Exercise prompt → Tell how many lines in the data contain the word "Debug", and leave out everything else.

:: Given data ::

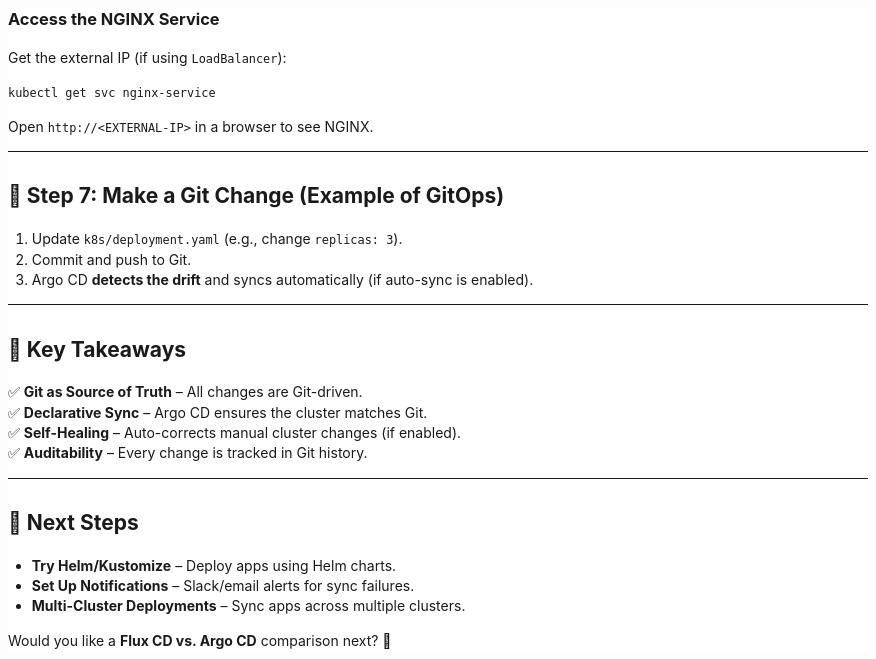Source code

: ### **Access the NGINX Service**
Get the external IP (if using `LoadBalancer`):
```sh
kubectl get svc nginx-service
```
Open `http://<EXTERNAL-IP>` in a browser to see NGINX.

---

## **🔹 Step 7: Make a Git Change (Example of GitOps)**
1. Update `k8s/deployment.yaml` (e.g., change `replicas: 3`).
2. Commit and push to Git.
3. Argo CD **detects the drift** and syncs automatically (if auto-sync is enabled).

---

## **🔹 Key Takeaways**
✅ **Git as Source of Truth** – All changes are Git-driven.  
✅ **Declarative Sync** – Argo CD ensures the cluster matches Git.  
✅ **Self-Healing** – Auto-corrects manual cluster changes (if enabled).  
✅ **Auditability** – Every change is tracked in Git history.

---

## **🔹 Next Steps**
- **Try Helm/Kustomize** – Deploy apps using Helm charts.
- **Set Up Notifications** – Slack/email alerts for sync failures.
- **Multi-Cluster Deployments** – Sync apps across multiple clusters.

Would you like a **Flux CD vs. Argo CD** comparison next? 🚀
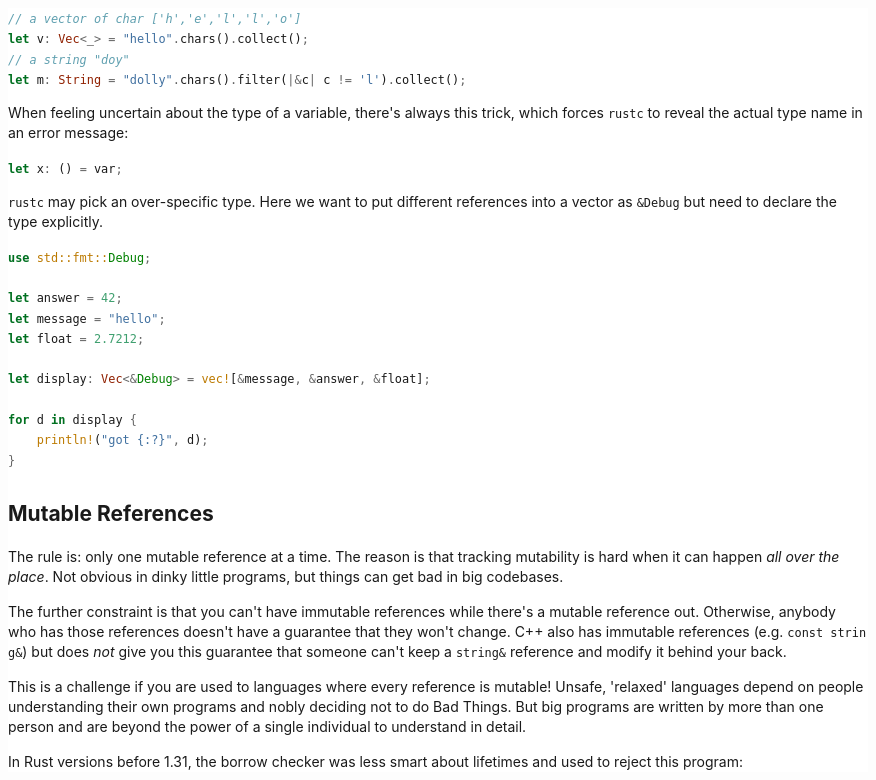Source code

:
 ```rust
// a vector of char ['h','e','l','l','o']
let v: Vec<_> = "hello".chars().collect();
// a string "doy"
let m: String = "dolly".chars().filter(|&c| c != 'l').collect();
```

When feeling uncertain about the type of a variable, there's always this
trick, which forces `rustc` to reveal the actual type name in an
error message:

```rust
let x: () = var;
```

`rustc` may pick an over-specific type. Here we want to put different
references into a vector as `&Debug` but need to declare the type
explicitly.

```rust
use std::fmt::Debug;

let answer = 42;
let message = "hello";
let float = 2.7212;

let display: Vec<&Debug> = vec![&message, &answer, &float];

for d in display {
    println!("got {:?}", d);
}
```

## Mutable References

The rule is: only one mutable reference at a time. The reason is
that tracking mutability is hard when it can happen _all over the place_.
Not obvious in dinky little programs, but things can get bad in big
codebases.

The further constraint is that you can't have immutable references while
there's a mutable reference out. Otherwise, anybody who has those
references doesn't have a guarantee that they won't change. C++ also
has immutable references (e.g. `const string&`) but does _not_ give
you this guarantee that someone can't keep a `string&` reference and modify it
behind your back.

This is a challenge if you are used to languages where every reference
is mutable! Unsafe, 'relaxed' languages depend on people understanding
their own programs and nobly deciding not to do Bad Things. But
big programs are written by more than one person and are beyond the
power of a single individual to understand in detail.

In Rust versions before 1.31, the borrow checker was less smart about lifetimes
and used to reject this program:
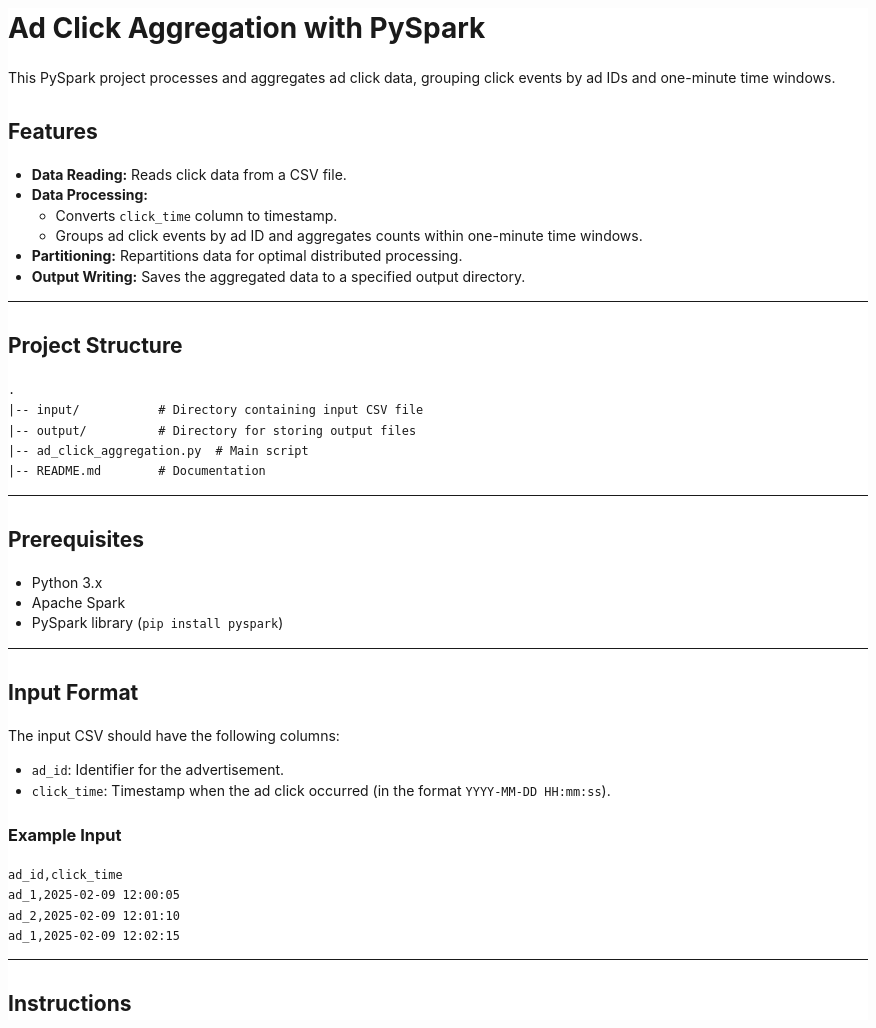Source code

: # Ad Click Aggregation with PySpark

This PySpark project processes and aggregates ad click data, grouping click events by ad IDs and one-minute time windows.

## Features
- **Data Reading:** Reads click data from a CSV file.
- **Data Processing:**
  - Converts `click_time` column to timestamp.
  - Groups ad click events by ad ID and aggregates counts within one-minute time windows.
- **Partitioning:** Repartitions data for optimal distributed processing.
- **Output Writing:** Saves the aggregated data to a specified output directory.

---

## Project Structure
```
.
|-- input/           # Directory containing input CSV file
|-- output/          # Directory for storing output files
|-- ad_click_aggregation.py  # Main script
|-- README.md        # Documentation
```

---

## Prerequisites
- Python 3.x
- Apache Spark
- PySpark library (`pip install pyspark`)

---

## Input Format
The input CSV should have the following columns:
- `ad_id`: Identifier for the advertisement.
- `click_time`: Timestamp when the ad click occurred (in the format `YYYY-MM-DD HH:mm:ss`).

### Example Input
```
ad_id,click_time
ad_1,2025-02-09 12:00:05
ad_2,2025-02-09 12:01:10
ad_1,2025-02-09 12:02:15
```

---

## Instructions
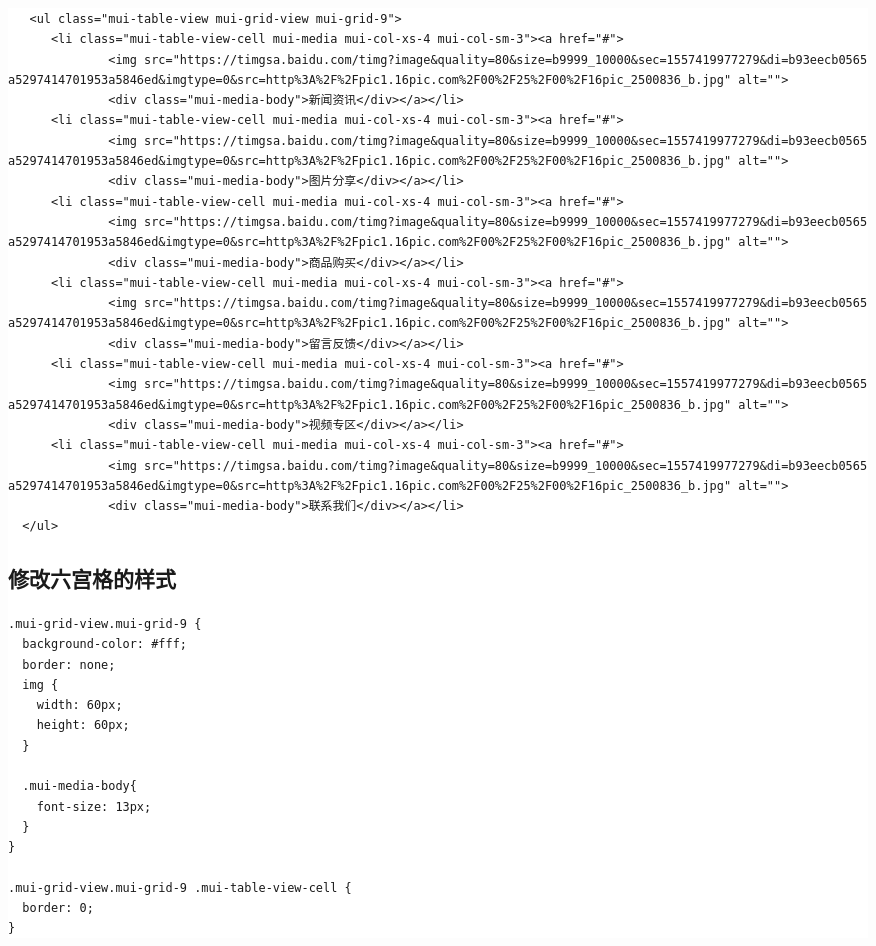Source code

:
 ```
   <ul class="mui-table-view mui-grid-view mui-grid-9">
      <li class="mui-table-view-cell mui-media mui-col-xs-4 mui-col-sm-3"><a href="#">
              <img src="https://timgsa.baidu.com/timg?image&quality=80&size=b9999_10000&sec=1557419977279&di=b93eecb0565a5297414701953a5846ed&imgtype=0&src=http%3A%2F%2Fpic1.16pic.com%2F00%2F25%2F00%2F16pic_2500836_b.jpg" alt="">
              <div class="mui-media-body">新闻资讯</div></a></li>
      <li class="mui-table-view-cell mui-media mui-col-xs-4 mui-col-sm-3"><a href="#">
              <img src="https://timgsa.baidu.com/timg?image&quality=80&size=b9999_10000&sec=1557419977279&di=b93eecb0565a5297414701953a5846ed&imgtype=0&src=http%3A%2F%2Fpic1.16pic.com%2F00%2F25%2F00%2F16pic_2500836_b.jpg" alt="">
              <div class="mui-media-body">图片分享</div></a></li>
      <li class="mui-table-view-cell mui-media mui-col-xs-4 mui-col-sm-3"><a href="#">
              <img src="https://timgsa.baidu.com/timg?image&quality=80&size=b9999_10000&sec=1557419977279&di=b93eecb0565a5297414701953a5846ed&imgtype=0&src=http%3A%2F%2Fpic1.16pic.com%2F00%2F25%2F00%2F16pic_2500836_b.jpg" alt="">
              <div class="mui-media-body">商品购买</div></a></li>
      <li class="mui-table-view-cell mui-media mui-col-xs-4 mui-col-sm-3"><a href="#">
              <img src="https://timgsa.baidu.com/timg?image&quality=80&size=b9999_10000&sec=1557419977279&di=b93eecb0565a5297414701953a5846ed&imgtype=0&src=http%3A%2F%2Fpic1.16pic.com%2F00%2F25%2F00%2F16pic_2500836_b.jpg" alt="">
              <div class="mui-media-body">留言反馈</div></a></li>
      <li class="mui-table-view-cell mui-media mui-col-xs-4 mui-col-sm-3"><a href="#">
              <img src="https://timgsa.baidu.com/timg?image&quality=80&size=b9999_10000&sec=1557419977279&di=b93eecb0565a5297414701953a5846ed&imgtype=0&src=http%3A%2F%2Fpic1.16pic.com%2F00%2F25%2F00%2F16pic_2500836_b.jpg" alt="">
              <div class="mui-media-body">视频专区</div></a></li>
      <li class="mui-table-view-cell mui-media mui-col-xs-4 mui-col-sm-3"><a href="#">
              <img src="https://timgsa.baidu.com/timg?image&quality=80&size=b9999_10000&sec=1557419977279&di=b93eecb0565a5297414701953a5846ed&imgtype=0&src=http%3A%2F%2Fpic1.16pic.com%2F00%2F25%2F00%2F16pic_2500836_b.jpg" alt="">
              <div class="mui-media-body">联系我们</div></a></li>
  </ul>  
```

## 修改六宫格的样式

```
.mui-grid-view.mui-grid-9 {
  background-color: #fff;
  border: none;
  img {
    width: 60px;
    height: 60px;
  }

  .mui-media-body{
    font-size: 13px;
  }
}

.mui-grid-view.mui-grid-9 .mui-table-view-cell {
  border: 0;
}
```
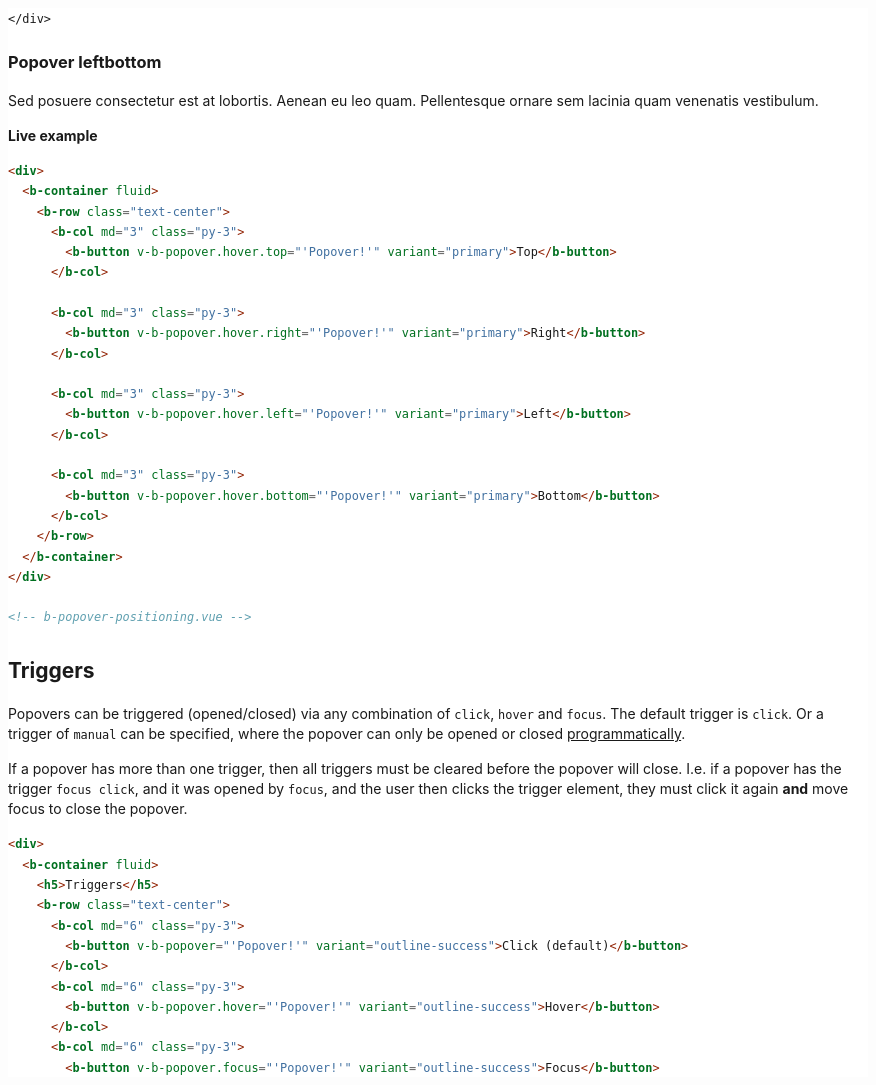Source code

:     </div>
  </div>
  <div class="popover bs-popover-left bs-popover-left-docs">
    <div class="arrow" style="top: 4px"></div>
    <h3 class="popover-header">Popover leftbottom</h3>
    <div class="popover-body">
      Sed posuere consectetur est at lobortis. Aenean eu leo quam. Pellentesque ornare sem lacinia
      quam venenatis vestibulum.
    </div>
  </div>

  <div class="clearfix"></div>
</div>

**Live example**

```html
<div>
  <b-container fluid>
    <b-row class="text-center">
      <b-col md="3" class="py-3">
        <b-button v-b-popover.hover.top="'Popover!'" variant="primary">Top</b-button>
      </b-col>

      <b-col md="3" class="py-3">
        <b-button v-b-popover.hover.right="'Popover!'" variant="primary">Right</b-button>
      </b-col>

      <b-col md="3" class="py-3">
        <b-button v-b-popover.hover.left="'Popover!'" variant="primary">Left</b-button>
      </b-col>

      <b-col md="3" class="py-3">
        <b-button v-b-popover.hover.bottom="'Popover!'" variant="primary">Bottom</b-button>
      </b-col>
    </b-row>
  </b-container>
</div>

<!-- b-popover-positioning.vue -->
```

## Triggers

Popovers can be triggered (opened/closed) via any combination of `click`, `hover` and `focus`. The
default trigger is `click`. Or a trigger of `manual` can be specified, where the popover can only be
opened or closed [programmatically](#hiding-and-showing-popovers-via-root-events).

If a popover has more than one trigger, then all triggers must be cleared before the popover will
close. I.e. if a popover has the trigger `focus click`, and it was opened by `focus`, and the user
then clicks the trigger element, they must click it again **and** move focus to close the popover.

```html
<div>
  <b-container fluid>
    <h5>Triggers</h5>
    <b-row class="text-center">
      <b-col md="6" class="py-3">
        <b-button v-b-popover="'Popover!'" variant="outline-success">Click (default)</b-button>
      </b-col>
      <b-col md="6" class="py-3">
        <b-button v-b-popover.hover="'Popover!'" variant="outline-success">Hover</b-button>
      </b-col>
      <b-col md="6" class="py-3">
        <b-button v-b-popover.focus="'Popover!'" variant="outline-success">Focus</b-button>
```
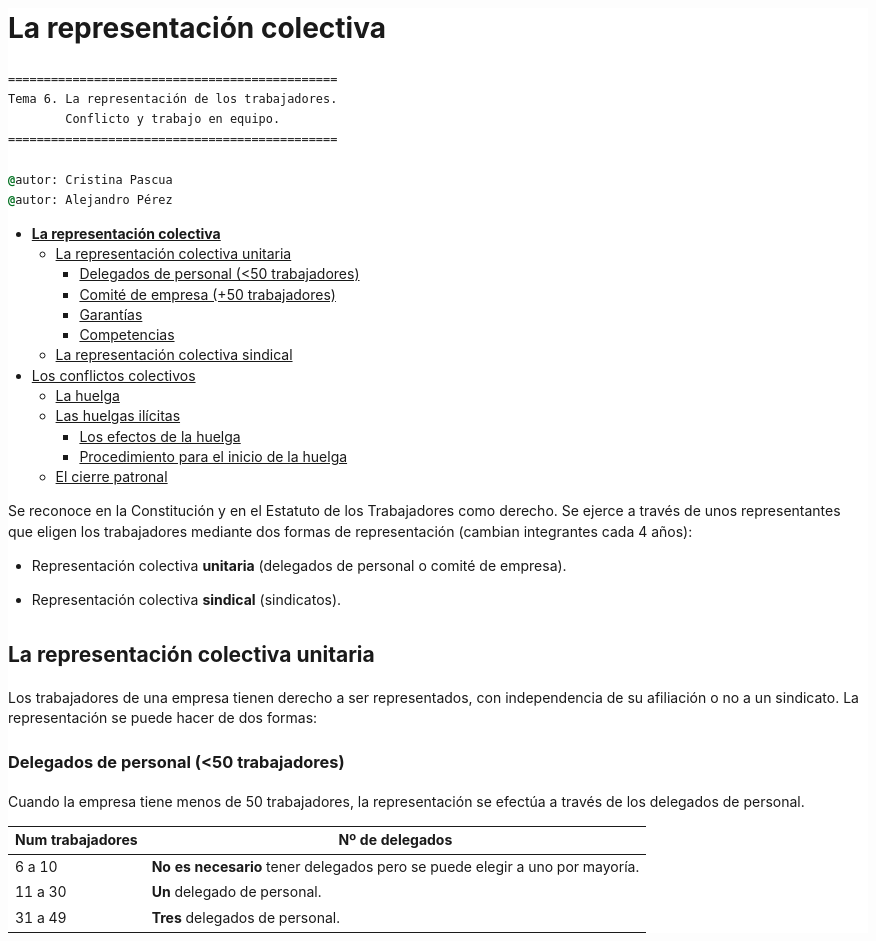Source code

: 
# **La representación colectiva**

```cmd
==============================================
Tema 6. La representación de los trabajadores. 
        Conflicto y trabajo en equipo.
==============================================

@autor: Cristina Pascua
@autor: Alejandro Pérez
```

- [**La representación colectiva**](#la-representación-colectiva)
  - [La representación colectiva unitaria](#la-representación-colectiva-unitaria)
    - [Delegados de personal (<50 trabajadores)](#delegados-de-personal-50-trabajadores)
    - [Comité de empresa (+50 trabajadores)](#comité-de-empresa-50-trabajadores)
    - [Garantías](#garantías)
    - [Competencias](#competencias)
  - [La representación colectiva sindical](#la-representación-colectiva-sindical)
- [Los conflictos colectivos](#los-conflictos-colectivos)
  - [La huelga](#la-huelga)
  - [Las huelgas ilícitas](#las-huelgas-ilícitas)
    - [Los efectos de la huelga](#los-efectos-de-la-huelga)
    - [Procedimiento para el inicio de la huelga](#procedimiento-para-el-inicio-de-la-huelga)
  - [El cierre patronal](#el-cierre-patronal)

Se reconoce en la Constitución y en el Estatuto de los Trabajadores como derecho. Se ejerce a través de unos representantes que eligen los trabajadores mediante dos formas de representación (cambian integrantes cada 4 años):

- Representación colectiva **unitaria** (delegados de personal o comité de empresa).

- Representación colectiva **sindical** (sindicatos).

## La representación colectiva unitaria

Los trabajadores de una empresa tienen derecho a ser representados, con independencia de su afiliación o no a un sindicato. La representación se puede hacer de dos formas:

### Delegados de personal (<50 trabajadores)

Cuando la empresa tiene menos de 50 trabajadores, la representación se efectúa a través de los delegados de personal.

| Num trabajadores | Nº de delegados                                                             |
| ---------------- | --------------------------------------------------------------------------- |
| 6 a 10           | **No es necesario** tener delegados pero se puede elegir a uno por mayoría. |
| 11 a 30          | **Un** delegado de personal.                                                |
| 31 a 49          | **Tres** delegados de personal.                                             |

:::

Answer to the exercise → 3